• [Acciones requeridas]:
**a.** Indica si cada afirmación concuerda con la bitácora: (i) en la cena hubo puré de calabaza y hamburguesas con patatas fritas; (ii) los cocineros se llamaban Javier y Raúl; (iii) por la mañana visitaron las cabras. Justifica cada respuesta con las palabras exactas del texto.
**b.** Transcribe sin cambios el fragmento de la bitácora que va de "La cena no estuvo" a "hora de descansar.".

Bitácora de La Chimenea del día 4 de Octubre.
Ayer, tarde de tormenta, y eso que La Guardiana del Medio Ambiente le ordenó en el juego que nos dejara en paz.
Aún así la travesía fue genial, Lobos, Guerreros sin espada y Lagartijas, que ya los sin nombre se han decido por este inquieto animal, se disfrazaron, cantaron y bailaron en el juego del Play-Back. Pero… había alguien más: ¡los profes también disfrazados actuando como todos los demás!
Luego de la merienda, en singular asamblea, los grumetes de Bustarviejo quisieron expresar satisfaccionesy lamentos, inquitudes y dudas :
Y nos alegramos con Sara, que ha solucionado su miedo, y con Aitana –gloria en vasco de sierra alicantina- porque le encanta la comida. Sin embargo nos preocupamos con Álvaro porque dice que se habla demasiado en las habitaciones. Algunos dijeron que la comida es mucha en cantidad, aunque Victoria quiso puntualizar sobre lo rica que estaba la tortilla de patatas para cenar. Otros preguntaron por los gatos, a los que quedamos que es mejor no tocar, y todos coincidieron en que el árbol cueva es el mejor sitio para hablar.
Más tarde supimos de Ariadna, sobre cierto incidente por encender la linterna, pero claro es que cuando se apaga la luz, es para dormir, Ariadna -Señora del laberinto-
Y al final, hablaron mucho, y muy serios de cómo solucionar su preocupación con los educadores de la noche. Y Concha tuvo una idea genial: por qué no hablar con ellos . Vale, pero ¿quién lo hará?
La cena no estuvo nada mal: puré de calabaza, un cazo al menos, ¡pues está rico! y algo que prometía más, hamburguesas con patatas fritas
-¿y el kétchup? ...
Después con eso de hablar, la velada pareció algo más corta, y en seguida llegó la hora de descansar.
La mañana siguiente fue fenomenal, trabajaron la biodiversidad, fueron a visitar las ovejas, manchega, colmenareña y rubia del molar, y luego aprendieron a hilar y cardar, mientras atentos conocieron los avatares de un personaje, Margarita la Mentirosa, que Carmen cuenta y conoce como nadie, por eso le dieron un aplauso al final.
La una media, responsables a poner la mesa. Las dos menos cuarto, todo el mundo al comedor: ¡cocido madrileño! ... y los pequeños navegantes llamaron a los cocineros, Javier y Raúl, para darles una fuerte ovación.

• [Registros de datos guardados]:
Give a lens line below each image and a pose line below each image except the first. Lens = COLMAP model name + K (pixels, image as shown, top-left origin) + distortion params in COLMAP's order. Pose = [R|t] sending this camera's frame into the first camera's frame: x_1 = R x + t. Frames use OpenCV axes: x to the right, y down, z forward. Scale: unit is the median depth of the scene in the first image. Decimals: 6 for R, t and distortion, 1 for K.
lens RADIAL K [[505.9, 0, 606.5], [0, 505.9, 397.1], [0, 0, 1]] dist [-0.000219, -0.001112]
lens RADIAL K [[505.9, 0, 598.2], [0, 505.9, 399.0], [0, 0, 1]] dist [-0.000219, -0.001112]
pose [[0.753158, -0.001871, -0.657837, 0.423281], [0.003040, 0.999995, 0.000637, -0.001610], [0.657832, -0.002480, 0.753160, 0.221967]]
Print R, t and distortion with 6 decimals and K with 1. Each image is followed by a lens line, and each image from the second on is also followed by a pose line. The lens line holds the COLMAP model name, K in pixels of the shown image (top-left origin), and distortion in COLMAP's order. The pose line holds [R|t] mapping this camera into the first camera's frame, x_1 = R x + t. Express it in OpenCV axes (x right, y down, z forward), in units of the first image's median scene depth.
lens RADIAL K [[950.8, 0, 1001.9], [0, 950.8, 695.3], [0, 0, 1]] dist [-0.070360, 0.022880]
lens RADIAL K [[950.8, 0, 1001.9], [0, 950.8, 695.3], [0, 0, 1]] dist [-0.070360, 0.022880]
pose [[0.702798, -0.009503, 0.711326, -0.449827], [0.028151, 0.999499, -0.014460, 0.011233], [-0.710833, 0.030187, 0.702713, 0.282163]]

• [Soluciones propuestas]:
**a.**
(i) Sí: "La cena no estuvo nada mal: puré de calabaza" y "hamburguesas con patatas fritas".
(ii) Sí: "llamaron a los cocineros, Javier y Raúl, para darles una fuerte ovación".
(iii) No: "fueron a visitar las ovejas, manchega, colmenareña y rubia del molar".

**b.**
La cena no estuvo nada mal: puré de calabaza, un cazo al menos, ¡pues está rico! y algo que prometía más, hamburguesas con patatas fritas
-¿y el kétchup? ...
Después con eso de hablar, la velada pareció algo más corta, y en seguida llegó la hora de descansar.